End point Relative risk 95% CI p
Major cardiovascular events 0.90 0.81–1.00 0.06
MI 0.86 0.61–1.21 0.37
Stroke 0.83

 

0.60–1.14 0.25
Cardiovascular death 0.94 0.72–1.23 0.68
All-cause mortality 0.93 0.82–1.05 0.22
Any bleeding 2.50 0.76–8.21 NS

To heartwire , Nicolucci pointed to the meta-analysis [2] of aspirin for primary prevention published earlier this year in the Lancet by the Antithrombotic Trialists' Collaboration and reported by heartwire --an update to their pivotal 2002 meta-analysis [3].

"It seems that not only in individuals with diabetes, but also in all other high-risk groups, the efficacy of aspirin for primary prevention is lower than expected. It doesn't mean that aspirin is not effective, it means that the efficacy is lower than expected, and that means we need to select very carefully the patients who are more likely to benefit."

Asked whether he thought guidelines should change, Nicolucci pointed out that guideline-writing committees are already softening their blanket recommendations.

"In the most recent guidelines from the Canadian Diabetes Association, for the first time they fully acknowledged the lack of definite data on the efficacy of aspirin, and they leave to the physician the decision of whether or not to use aspirin based on the characteristics of the individual patients.

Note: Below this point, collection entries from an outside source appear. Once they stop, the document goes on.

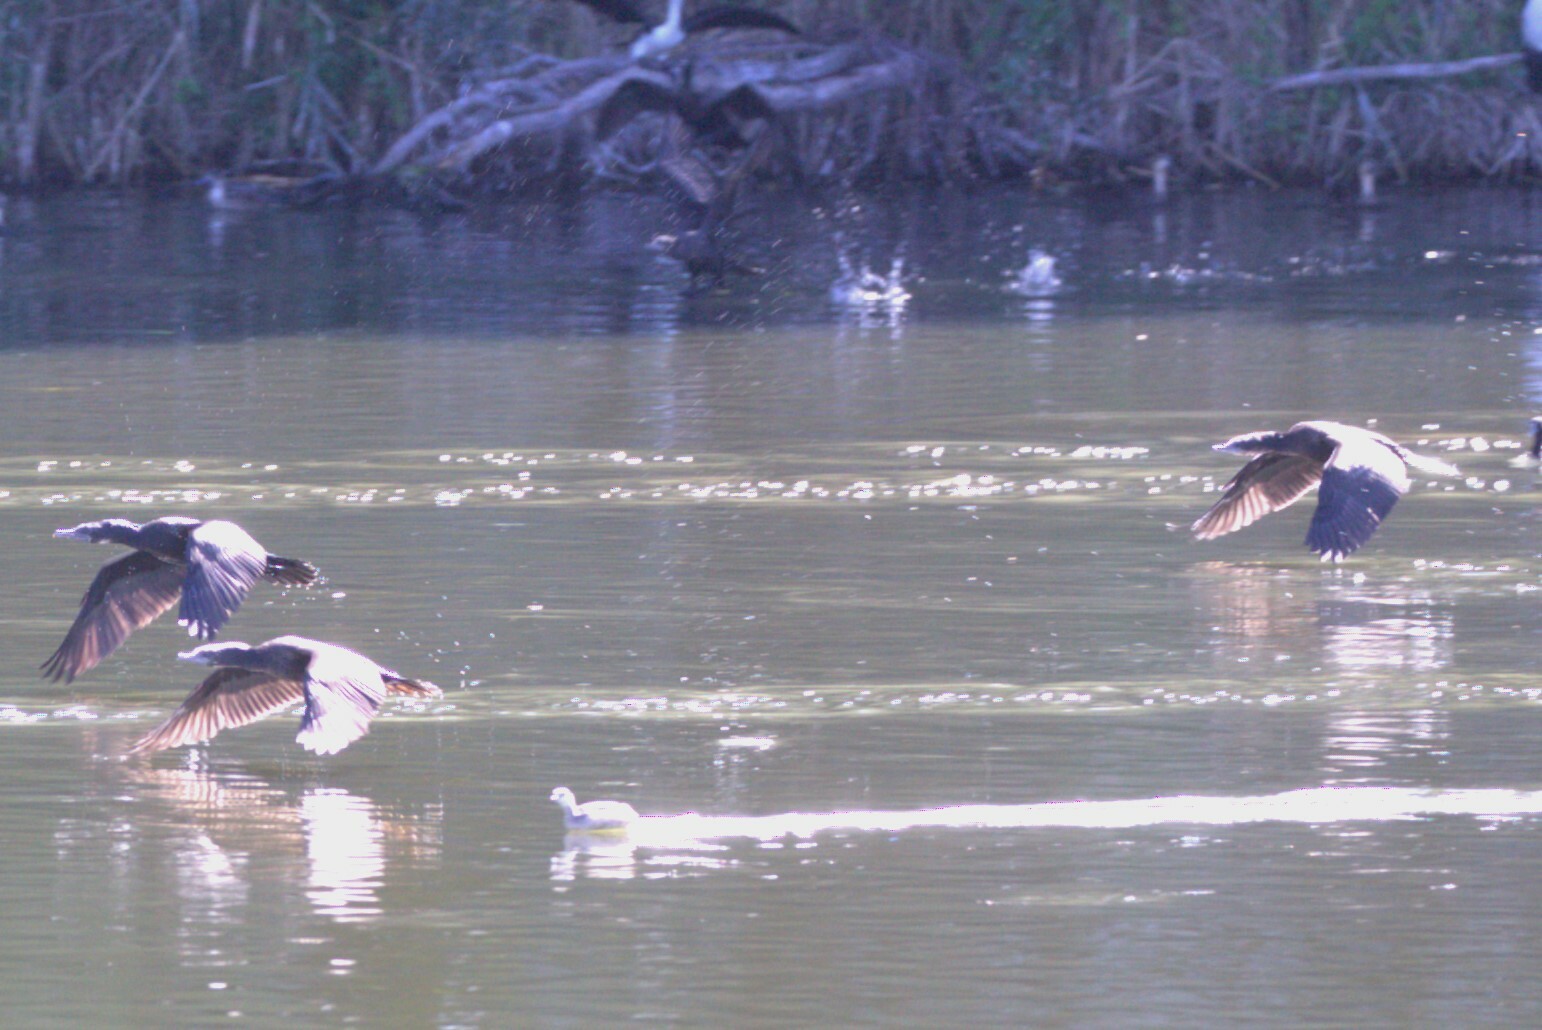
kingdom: Animalia
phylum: Chordata
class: Aves
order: Suliformes
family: Phalacrocoracidae
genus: Phalacrocorax
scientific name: Phalacrocorax sulcirostris
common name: Little black cormorant
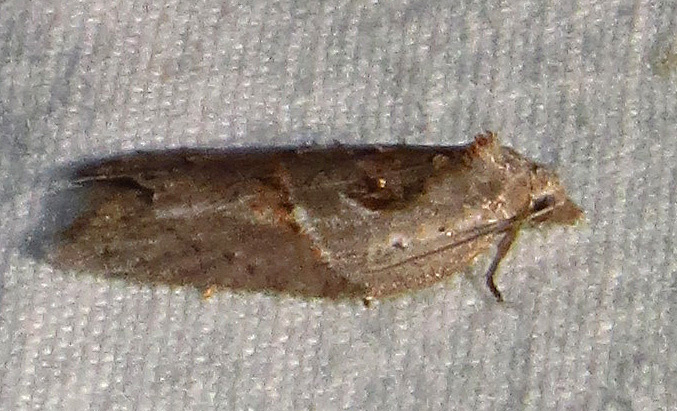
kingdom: Animalia
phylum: Arthropoda
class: Insecta
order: Lepidoptera
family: Tortricidae
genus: Acleris
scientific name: Acleris maculidorsana
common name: Stained-back leafroller moth
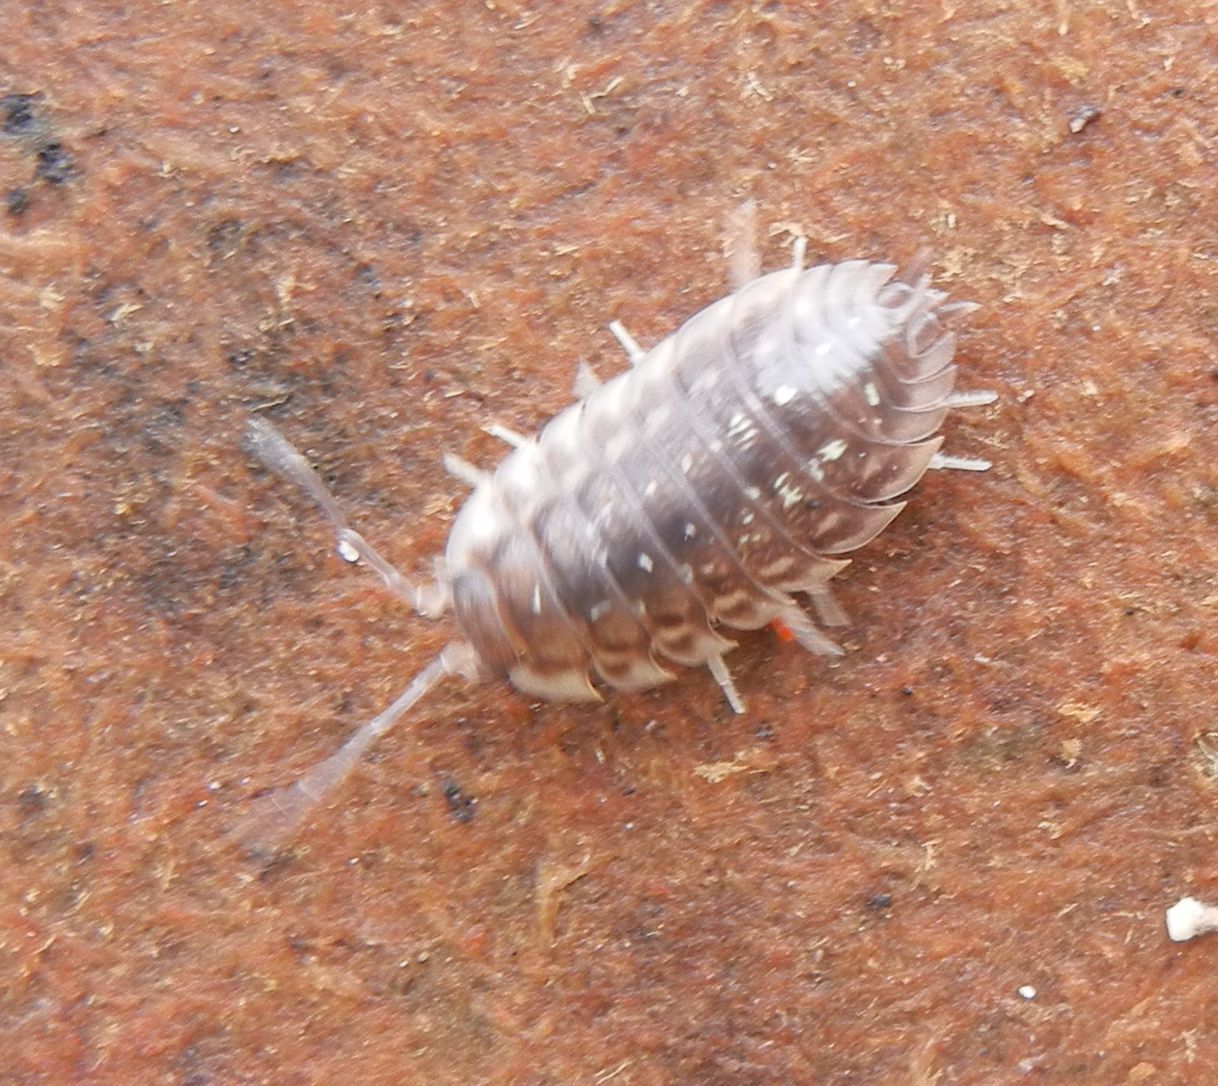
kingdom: Animalia
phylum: Arthropoda
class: Malacostraca
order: Isopoda
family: Oniscidae
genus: Oniscus
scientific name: Oniscus asellus
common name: Common shiny woodlouse
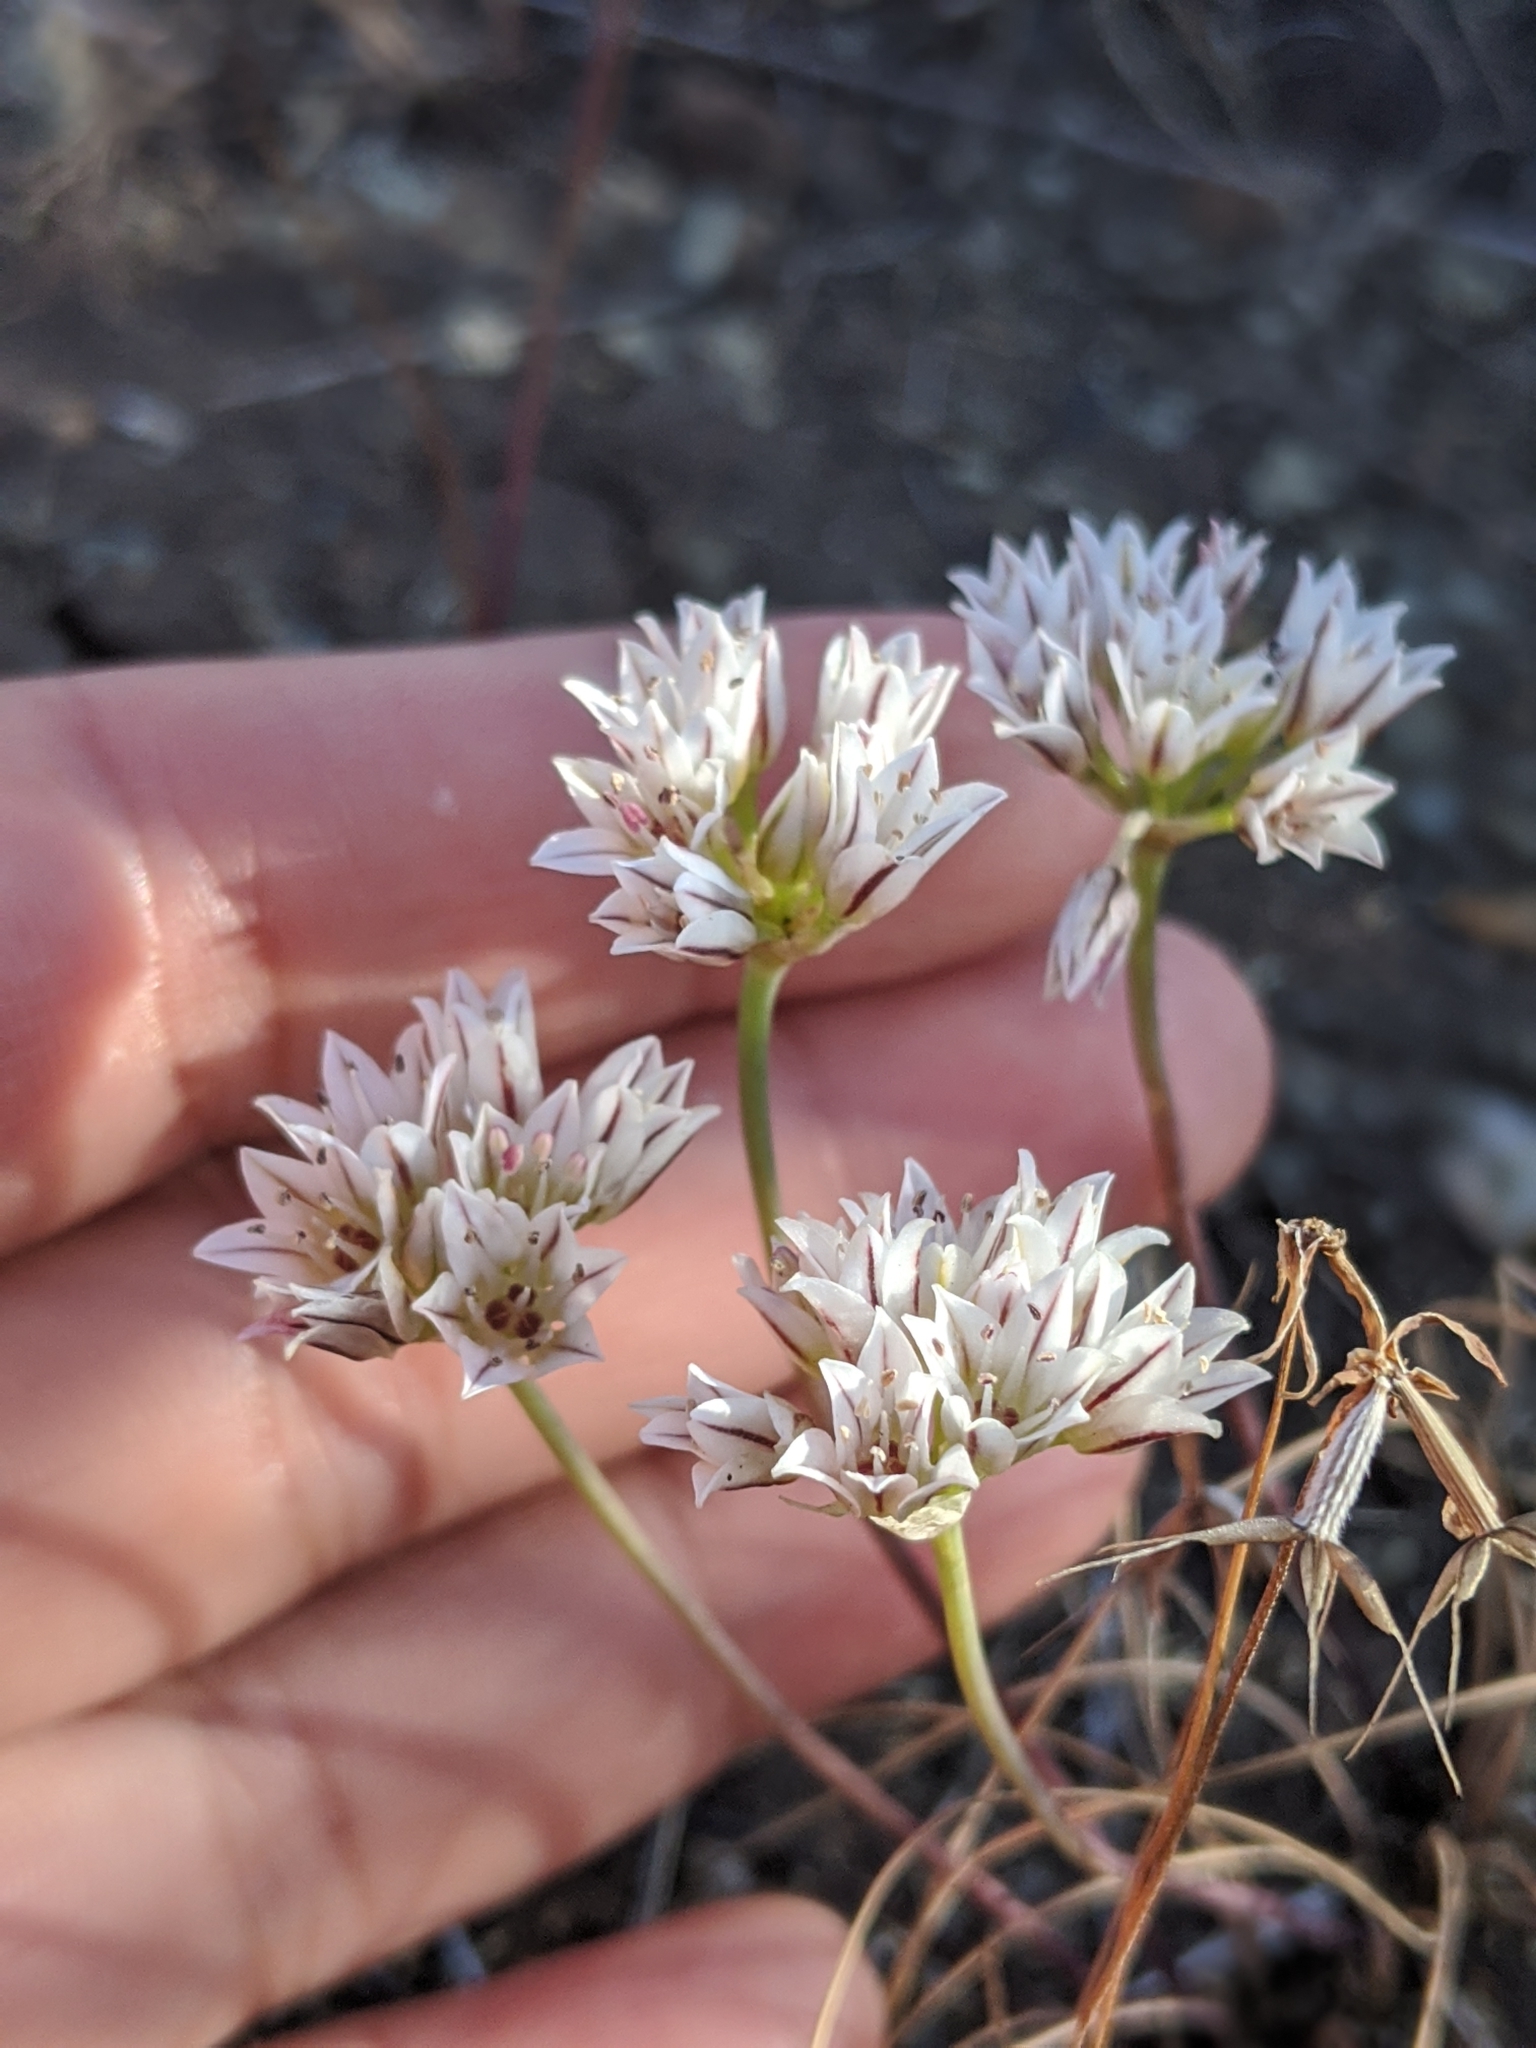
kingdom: Plantae
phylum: Tracheophyta
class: Liliopsida
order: Asparagales
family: Amaryllidaceae
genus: Allium
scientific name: Allium lacunosum
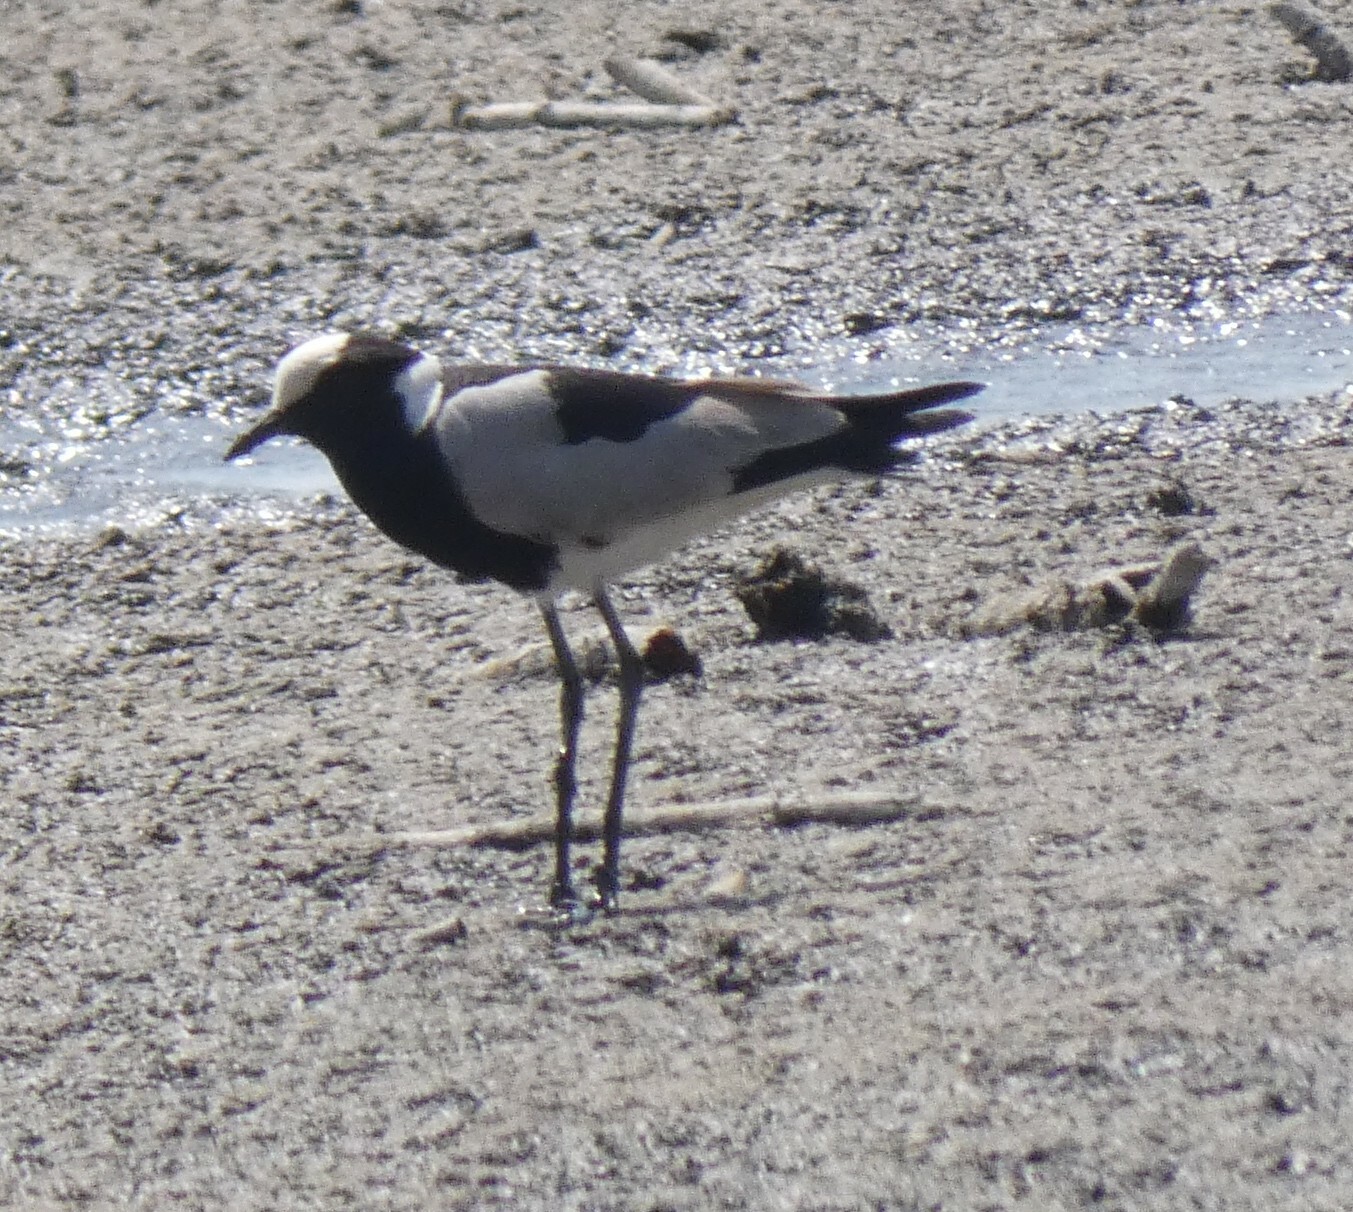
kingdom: Animalia
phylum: Chordata
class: Aves
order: Charadriiformes
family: Charadriidae
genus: Vanellus
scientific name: Vanellus armatus
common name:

And the other [guideline groups] are starting to move from certainty to uncertainty as well."

Randomized Trial Results Needed

Two trials are currently trying to answer key questions about risk and benefit of aspirin for primary prevention in diabetic subjects: A Study of Cardiovascular Events in Diabetes (ASCEND) and the Aspirin and Simvastatin Combination for Cardiovascular Events Prevention Trial in Diabetes (ACCEPT-D).

In an accompanying editorial [4], Drs Richard Haynes, Louise Bowman, and Jane Armitage (Clinical Trial Service Unit, Oxford, UK) write that the evidence to date suggests "a modest but consistent reduction in the risk of vascular events with aspirin" but ongoing uncertainty as to whether these benefits are "clinically worthwhile" and outweigh the risks of bleeding.

Until clinical-trial results are in, they write, clinicians should use approaches "known to minimize cardiovascular risk (such as avoidance of smoking, [the use of] statins [and] ACE inhibitors, and good glucose control) before thinking about adding aspirin." Moreover, they note, "guidelines need to acknowledge the current equipoise and not recommend a treatment without supporting evidence, so that clinicians and their patients are fully aware of the evidence when making a decision."

To heartwire , Nicolucci points to another issue that warrants further exploration: whether there are specific characteristics of diabetic pathophysiology that make aspirin less likely to function as expected.

"There's strong basic research evidence suggesting that diabetes can represent a particular situation associated with poor response of platelets to aspirin, and there are many reasons for that," Nicolucci noted. "Diabetes is associated with hyperglycemia, hyperinsulinemia, insulin resistance, oxidative stress, and advanced glycation end products, and all these factors can be responsible for activation of platelets [via] different pathways that are not blocked by aspirin."

Nicolucci disclosed having no financial conflicts of interest; he is principal investigator for ACCEPT-D. The editorialists disclosed having no financial conflicts of interest; Armitage and Bowman are principal investigators for ASCEND.